Since all the files required by the UEFI boot are stored on a disk image, rebooting the platform just works. The UEFI will find a bootable device in the form of the utility disk, containing the GRUB, its configuration, and the custom Linux kernel.

It should also be noted that all target-operating-system dependencies are encapsulated in the EFI shell script. It could be rewritten to support booting other operating system kernels, provided they have the same kind of “separable” kernel that can live outside their variant of the root file system.

This Was Just the Beginning

Booting a virtual platform might seem like an easy problem, but there are many possible solutions, some rather intricate. As always, the key is to build a model that simulates the hardware enough to allow testing interesting scenarios, while also being as convenient as possible for the software developers. What that means obviously depends on the user and their use cases.

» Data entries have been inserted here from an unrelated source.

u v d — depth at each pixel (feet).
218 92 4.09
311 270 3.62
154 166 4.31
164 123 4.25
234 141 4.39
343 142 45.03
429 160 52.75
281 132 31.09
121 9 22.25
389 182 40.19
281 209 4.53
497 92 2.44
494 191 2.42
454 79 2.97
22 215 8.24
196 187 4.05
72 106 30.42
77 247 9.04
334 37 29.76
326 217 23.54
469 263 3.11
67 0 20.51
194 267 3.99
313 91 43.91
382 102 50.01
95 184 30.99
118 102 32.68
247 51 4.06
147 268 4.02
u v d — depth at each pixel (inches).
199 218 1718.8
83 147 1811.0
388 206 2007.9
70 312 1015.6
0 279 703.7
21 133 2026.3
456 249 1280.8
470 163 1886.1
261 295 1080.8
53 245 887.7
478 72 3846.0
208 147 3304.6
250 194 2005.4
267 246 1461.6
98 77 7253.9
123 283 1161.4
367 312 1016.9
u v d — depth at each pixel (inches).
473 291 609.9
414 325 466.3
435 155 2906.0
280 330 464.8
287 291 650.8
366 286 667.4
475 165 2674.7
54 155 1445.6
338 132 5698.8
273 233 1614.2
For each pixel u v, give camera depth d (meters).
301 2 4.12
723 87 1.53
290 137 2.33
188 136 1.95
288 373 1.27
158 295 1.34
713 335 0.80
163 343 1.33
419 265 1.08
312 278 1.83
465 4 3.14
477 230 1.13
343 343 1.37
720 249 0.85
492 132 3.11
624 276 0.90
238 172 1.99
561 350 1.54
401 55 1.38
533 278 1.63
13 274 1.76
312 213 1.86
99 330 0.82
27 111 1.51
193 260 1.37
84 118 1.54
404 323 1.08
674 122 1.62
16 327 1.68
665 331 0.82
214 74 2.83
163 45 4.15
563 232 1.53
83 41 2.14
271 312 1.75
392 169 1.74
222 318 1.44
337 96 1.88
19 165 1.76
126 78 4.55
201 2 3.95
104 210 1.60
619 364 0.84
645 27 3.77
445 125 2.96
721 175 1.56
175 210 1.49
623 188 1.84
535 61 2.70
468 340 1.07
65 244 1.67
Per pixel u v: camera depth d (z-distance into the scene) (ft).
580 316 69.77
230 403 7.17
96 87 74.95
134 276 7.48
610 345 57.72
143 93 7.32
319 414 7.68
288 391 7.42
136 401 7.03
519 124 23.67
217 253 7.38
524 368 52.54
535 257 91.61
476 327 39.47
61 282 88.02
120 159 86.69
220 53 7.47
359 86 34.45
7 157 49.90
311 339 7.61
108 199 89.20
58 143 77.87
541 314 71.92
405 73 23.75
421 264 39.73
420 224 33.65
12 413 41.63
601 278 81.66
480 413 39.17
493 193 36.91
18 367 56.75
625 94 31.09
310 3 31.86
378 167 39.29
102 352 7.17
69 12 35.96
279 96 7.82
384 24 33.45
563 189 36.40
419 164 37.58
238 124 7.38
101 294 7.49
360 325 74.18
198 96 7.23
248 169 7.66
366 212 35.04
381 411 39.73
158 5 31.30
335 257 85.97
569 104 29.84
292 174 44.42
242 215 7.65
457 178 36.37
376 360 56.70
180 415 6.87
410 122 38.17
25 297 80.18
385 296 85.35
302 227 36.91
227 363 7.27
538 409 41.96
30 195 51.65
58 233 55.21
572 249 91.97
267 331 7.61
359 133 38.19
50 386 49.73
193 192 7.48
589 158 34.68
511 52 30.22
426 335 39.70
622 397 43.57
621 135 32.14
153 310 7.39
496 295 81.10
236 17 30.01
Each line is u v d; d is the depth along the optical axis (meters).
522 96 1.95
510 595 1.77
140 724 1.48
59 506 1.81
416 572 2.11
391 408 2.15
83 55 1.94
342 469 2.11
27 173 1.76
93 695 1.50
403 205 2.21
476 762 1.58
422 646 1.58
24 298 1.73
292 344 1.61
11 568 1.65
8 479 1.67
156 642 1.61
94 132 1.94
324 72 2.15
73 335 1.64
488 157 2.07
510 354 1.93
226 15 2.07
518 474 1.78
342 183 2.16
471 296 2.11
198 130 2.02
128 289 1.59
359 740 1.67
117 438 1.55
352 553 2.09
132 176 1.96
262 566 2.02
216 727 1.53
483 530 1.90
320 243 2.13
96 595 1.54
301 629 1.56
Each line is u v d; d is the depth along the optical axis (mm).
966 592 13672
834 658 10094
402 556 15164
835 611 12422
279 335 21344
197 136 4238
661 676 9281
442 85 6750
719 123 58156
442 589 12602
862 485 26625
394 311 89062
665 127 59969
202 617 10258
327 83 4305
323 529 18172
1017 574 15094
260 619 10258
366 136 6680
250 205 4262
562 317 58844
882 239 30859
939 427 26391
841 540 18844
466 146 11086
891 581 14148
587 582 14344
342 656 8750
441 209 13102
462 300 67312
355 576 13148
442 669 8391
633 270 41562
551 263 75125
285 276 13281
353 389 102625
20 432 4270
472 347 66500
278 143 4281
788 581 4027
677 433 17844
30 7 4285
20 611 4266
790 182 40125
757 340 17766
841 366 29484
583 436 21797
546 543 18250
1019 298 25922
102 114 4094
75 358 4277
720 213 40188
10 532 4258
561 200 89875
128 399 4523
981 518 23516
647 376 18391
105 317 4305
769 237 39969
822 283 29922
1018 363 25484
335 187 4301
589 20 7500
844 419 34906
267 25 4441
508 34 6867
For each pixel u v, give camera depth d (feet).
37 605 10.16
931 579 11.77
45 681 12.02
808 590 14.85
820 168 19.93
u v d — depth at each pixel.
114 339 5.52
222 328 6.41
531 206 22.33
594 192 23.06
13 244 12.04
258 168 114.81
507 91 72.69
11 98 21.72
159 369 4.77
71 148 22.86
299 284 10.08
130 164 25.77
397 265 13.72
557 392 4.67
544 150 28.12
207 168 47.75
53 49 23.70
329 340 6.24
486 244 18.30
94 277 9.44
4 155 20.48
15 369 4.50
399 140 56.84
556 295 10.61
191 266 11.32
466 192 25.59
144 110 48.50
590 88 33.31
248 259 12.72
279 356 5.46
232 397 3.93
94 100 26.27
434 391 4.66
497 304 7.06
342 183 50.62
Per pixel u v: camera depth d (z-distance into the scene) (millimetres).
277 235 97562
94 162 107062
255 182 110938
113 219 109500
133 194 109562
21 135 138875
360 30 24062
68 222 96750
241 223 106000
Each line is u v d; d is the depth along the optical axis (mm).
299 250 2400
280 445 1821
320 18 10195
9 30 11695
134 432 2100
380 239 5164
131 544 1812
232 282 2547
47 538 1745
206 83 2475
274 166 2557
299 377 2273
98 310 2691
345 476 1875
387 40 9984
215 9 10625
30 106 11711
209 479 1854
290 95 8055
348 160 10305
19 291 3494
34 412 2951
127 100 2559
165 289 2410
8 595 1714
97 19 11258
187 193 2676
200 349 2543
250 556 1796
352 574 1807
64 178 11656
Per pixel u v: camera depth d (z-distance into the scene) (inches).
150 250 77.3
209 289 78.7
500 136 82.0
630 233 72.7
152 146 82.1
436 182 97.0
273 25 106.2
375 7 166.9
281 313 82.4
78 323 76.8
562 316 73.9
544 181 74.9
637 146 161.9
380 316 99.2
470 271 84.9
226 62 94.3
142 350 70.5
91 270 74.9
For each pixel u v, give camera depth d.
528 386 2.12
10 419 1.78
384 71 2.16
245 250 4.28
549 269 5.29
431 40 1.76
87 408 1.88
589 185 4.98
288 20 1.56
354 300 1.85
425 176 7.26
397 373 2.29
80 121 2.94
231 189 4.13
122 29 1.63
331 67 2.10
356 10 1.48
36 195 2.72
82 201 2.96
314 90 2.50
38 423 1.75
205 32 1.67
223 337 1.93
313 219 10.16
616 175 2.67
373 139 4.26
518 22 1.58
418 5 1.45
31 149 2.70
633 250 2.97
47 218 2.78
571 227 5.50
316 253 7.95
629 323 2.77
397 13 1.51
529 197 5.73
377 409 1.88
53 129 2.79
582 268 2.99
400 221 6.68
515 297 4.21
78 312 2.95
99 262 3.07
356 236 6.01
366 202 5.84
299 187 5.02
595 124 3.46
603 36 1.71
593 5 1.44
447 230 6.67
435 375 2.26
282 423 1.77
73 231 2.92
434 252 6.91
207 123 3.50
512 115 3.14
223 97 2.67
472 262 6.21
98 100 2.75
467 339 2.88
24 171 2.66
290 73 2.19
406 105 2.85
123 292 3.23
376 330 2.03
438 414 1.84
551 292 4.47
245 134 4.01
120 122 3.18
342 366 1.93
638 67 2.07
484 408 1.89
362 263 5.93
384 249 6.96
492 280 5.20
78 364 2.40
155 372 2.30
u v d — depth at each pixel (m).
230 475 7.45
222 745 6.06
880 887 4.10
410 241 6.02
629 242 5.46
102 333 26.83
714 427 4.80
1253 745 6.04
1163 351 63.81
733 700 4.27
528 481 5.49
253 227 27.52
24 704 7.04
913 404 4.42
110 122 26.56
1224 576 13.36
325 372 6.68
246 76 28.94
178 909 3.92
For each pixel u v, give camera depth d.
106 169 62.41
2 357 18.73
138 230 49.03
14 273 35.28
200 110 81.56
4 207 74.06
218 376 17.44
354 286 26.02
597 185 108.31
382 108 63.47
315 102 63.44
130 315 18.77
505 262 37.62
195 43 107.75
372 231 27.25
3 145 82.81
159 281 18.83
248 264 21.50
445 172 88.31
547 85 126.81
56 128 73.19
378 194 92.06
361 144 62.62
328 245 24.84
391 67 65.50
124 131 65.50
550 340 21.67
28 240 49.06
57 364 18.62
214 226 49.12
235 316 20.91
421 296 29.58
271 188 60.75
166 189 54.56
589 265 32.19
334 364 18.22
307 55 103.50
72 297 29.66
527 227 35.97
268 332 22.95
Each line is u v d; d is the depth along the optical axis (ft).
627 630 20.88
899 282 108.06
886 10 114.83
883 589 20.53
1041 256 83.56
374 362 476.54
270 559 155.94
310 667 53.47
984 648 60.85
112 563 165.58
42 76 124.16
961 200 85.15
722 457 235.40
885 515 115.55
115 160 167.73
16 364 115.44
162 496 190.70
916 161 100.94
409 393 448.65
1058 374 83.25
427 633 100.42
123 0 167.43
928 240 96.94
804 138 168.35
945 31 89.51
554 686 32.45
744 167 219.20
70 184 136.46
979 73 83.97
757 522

The models and boot flows can get a lot more intricate than what is described in this blog post. A real system usually does not start with the bootloader running on the main processor cores. Instead, various hidden subsystems are used for the very initial initialization and only hands over to the visible bootloader after some basic tasks have been completed.

For example, as illustrated in the picture above, the very early system start might be executed by a security subsystem with its own processor. That processor might find its boot code in the same FLASH as the general bootloader, or it might have its own local memory.

As the main operating system image is booting, it might also be starting programmable subsystems and loading firmware into them. The subsystem firmware is typically stored on the operating-system disk image. The subsystems usually also feature a small ROM (Read-Only Memory) providing the initial boot code for the subsystem – to get it to a state where the operating system driver can load the production firmware.